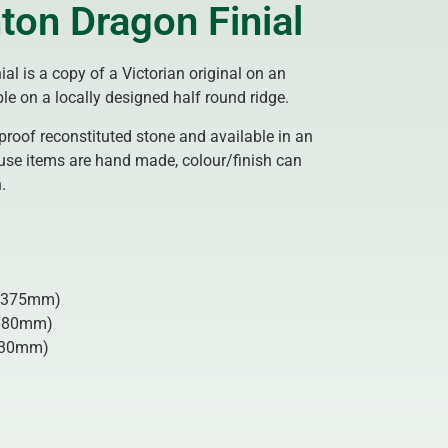
ton Dragon Finial
ial is a copy of a Victorian original on an
le on a locally designed half round ridge.
proof reconstituted stone and available in an
use items are hand made, colour/finish can
.
375mm)
680mm)
30mm)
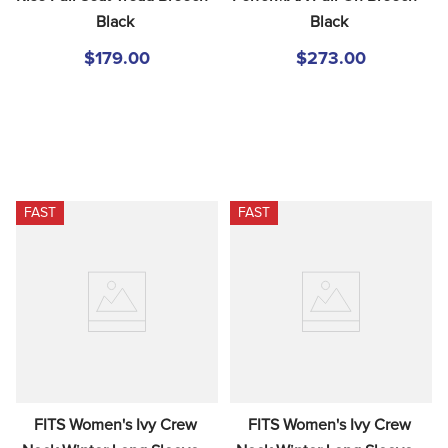
Black
Black
$179.00
$273.00
FAST
FAST
FITS Women's Ivy Crew 
FITS Women's Ivy Crew 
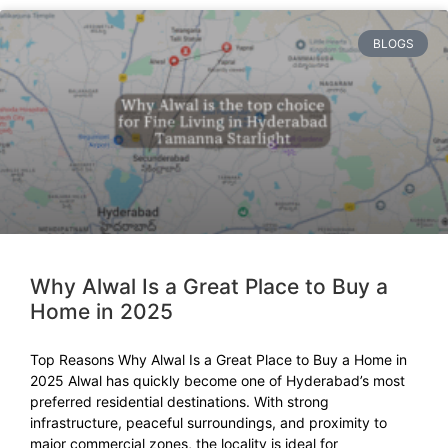
BLOGS
Why Alwal Is a Great Place to Buy a
Home in 2025
Top Reasons Why Alwal Is a Great Place to Buy a Home in
2025 Alwal has quickly become one of Hyderabad’s most
preferred residential destinations. With strong
infrastructure, peaceful surroundings, and proximity to
major commercial zones, the locality is ideal for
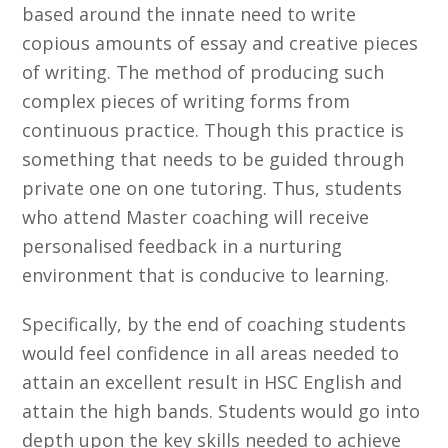
based around the innate need to write
copious amounts of essay and creative pieces
of writing. The method of producing such
complex pieces of writing forms from
continuous practice. Though this practice is
something that needs to be guided through
private one on one tutoring. Thus, students
who attend Master coaching will receive
personalised feedback in a nurturing
environment that is conducive to learning.
Specifically, by the end of coaching students
would feel confidence in all areas needed to
attain an excellent result in HSC English and
attain the high bands. Students would go into
depth upon the key skills needed to achieve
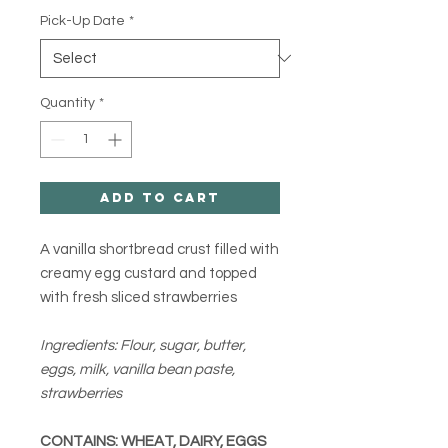
Pick-Up Date
*
Quantity
*
Add to Cart
A vanilla shortbread crust filled with
creamy egg custard and topped
with fresh sliced strawberries
Ingredients: Flour, sugar, butter,
eggs, milk, vanilla bean paste,
strawberries
CONTAINS: WHEAT, DAIRY, EGGS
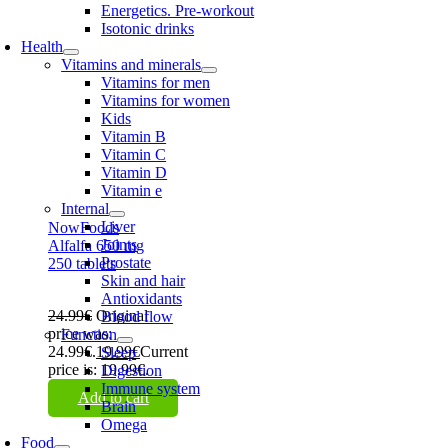
Energetics. Pre-workout
Isotonic drinks
Health
Vitamins and minerals
Vitamins for men
Vitamins for women
Kids
Vitamin B
Vitamin C
Vitamin D
Vitamin e
Internal
Liver
NowFoods
Joints
Alfalfa 650 mg
Prostate
250 tablets
Skin and hair
Antioxidants
24.99
€
Original
Blood flow
price was:
Function
24.99€.
19.99
€
Current
Sleep
price is: 19.99€.
Digestion
Immune system
Add to cart
Brain
Omega
Food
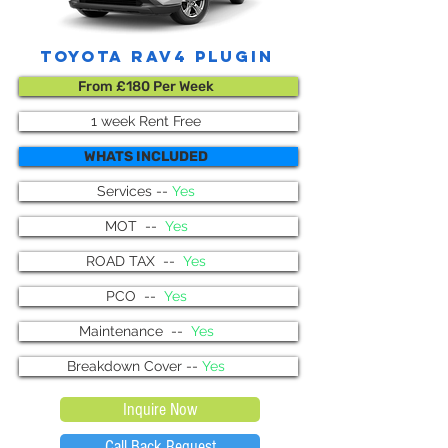
Toyota Rav4 plugin
From £180 Per Week
1 week Rent Free
WHATS INCLUDED
Services --
Yes
MOT --
Yes
ROAD TAX --
Yes
PCO --
Yes
Maintenance --
Yes
Breakdown Cover --
Yes
Inquire Now
Call Back Request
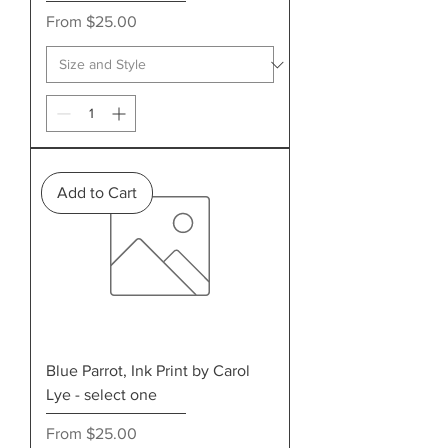
Sale Price
From
$25.00
Add to Cart
Blue Parrot, Ink Print by Carol
Lye - select one
Sale Price
From
$25.00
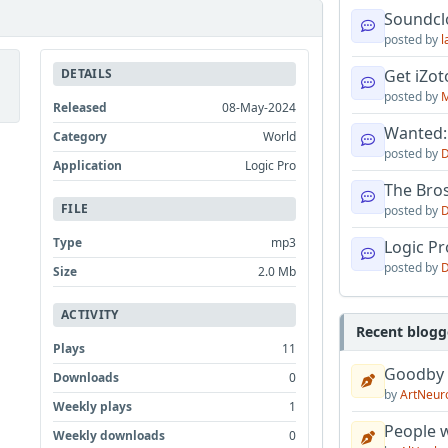
Soundcl
posted by
l
DETAILS
Get iZo
posted by
M
Released
08-May-2024
Wanted:
Category
World
posted by
D
Application
Logic Pro
The Bro
FILE
posted by
D
Type
mp3
Logic Pro
posted by
D
Size
2.0 Mb
ACTIVITY
Recent blogg
Plays
11
Goodby
Downloads
0
by
ArtNeur
Weekly plays
1
People w
Weekly downloads
0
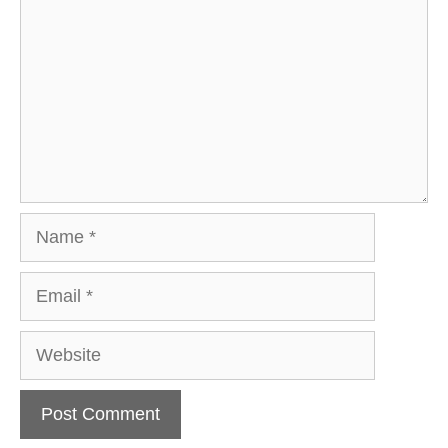
Name
Email
Website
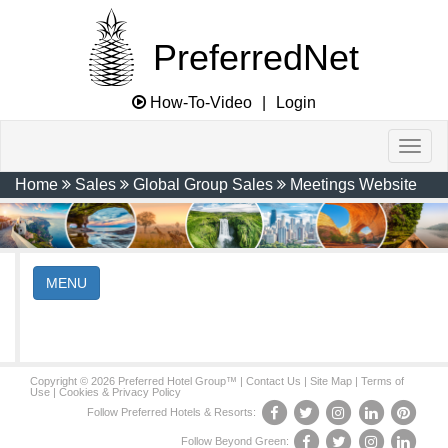
PreferredNet
How-To-Video
|
Login
Home
Sales
Global Group Sales
Meetings Website
MENU
Copyright © 2026 Preferred Hotel Group™ |
Contact Us
|
Site Map
|
Terms of
Use
|
Cookies & Privacy Policy
Follow Preferred Hotels & Resorts:
Follow Beyond Green:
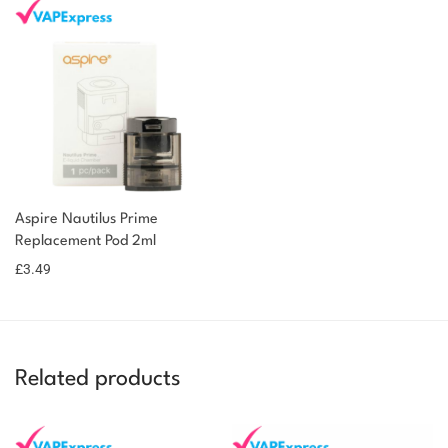
Aspire Nautilus Prime
Replacement Pod 2ml
£
3.49
Related products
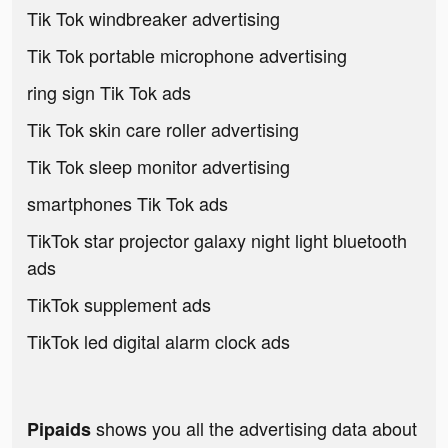
Tik Tok windbreaker advertising
Tik Tok portable microphone advertising
ring sign Tik Tok ads
Tik Tok skin care roller advertising
Tik Tok sleep monitor advertising
smartphones Tik Tok ads
TikTok star projector galaxy night light bluetooth
ads
TikTok supplement ads
TikTok led digital alarm clock ads
shows you all the advertising data about
Pipaids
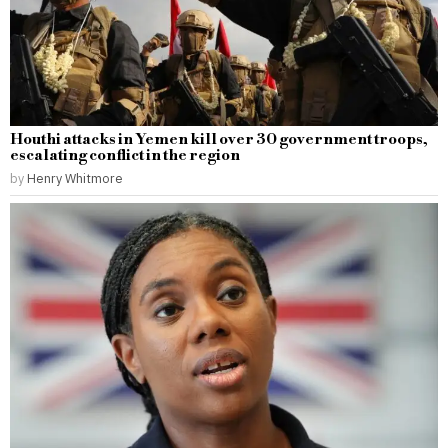
Houthi attacks in Yemen kill over 30 government troops,
escalating conflict in the region
by
Henry Whitmore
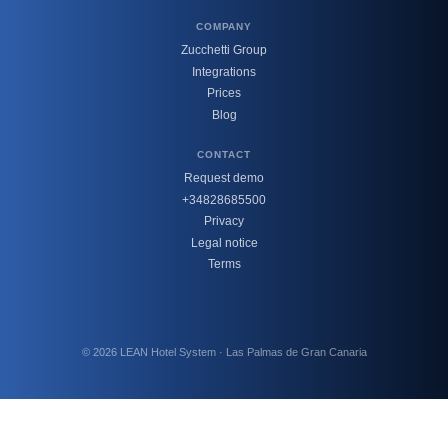
COMPANY
Zucchetti Group
Integrations
Prices
Blog
CONTACT
Request demo
+34828685500
Privacy
Legal notice
Terms
© 2026 LEAN Hotel System · Las Palmas de Gran Canaria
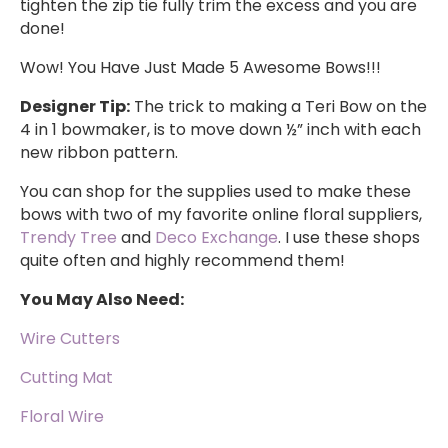
tighten the zip tie fully trim the excess and you are
done!
Wow! You Have Just Made 5 Awesome Bows!!!
Designer Tip:
The trick to making a Teri Bow on the
4 in 1 bowmaker, is to move down ½” inch with each
new ribbon pattern.
You can shop for the supplies used to make these
bows with two of my favorite online floral suppliers,
Trendy Tree
and
Deco Exchange
. I use these shops
quite often and highly recommend them!
You May Also Need:
Wire Cutters
Cutting Mat
Floral Wire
┄┄┄┄┄┄┄┄┄┄┄┄┄┄┄┄┄┄┄┄
* **Your task**
Reproduce only the lines from the line containing "Trendy Tree" to the last line of the material above, both of those lines included.

* **Problem solution**
Trendy Tree
and
Deco Exchange
. I use these shops
quite often and highly recommend them!
You May Also Need:
Wire Cutters
Cutting Mat
Floral Wire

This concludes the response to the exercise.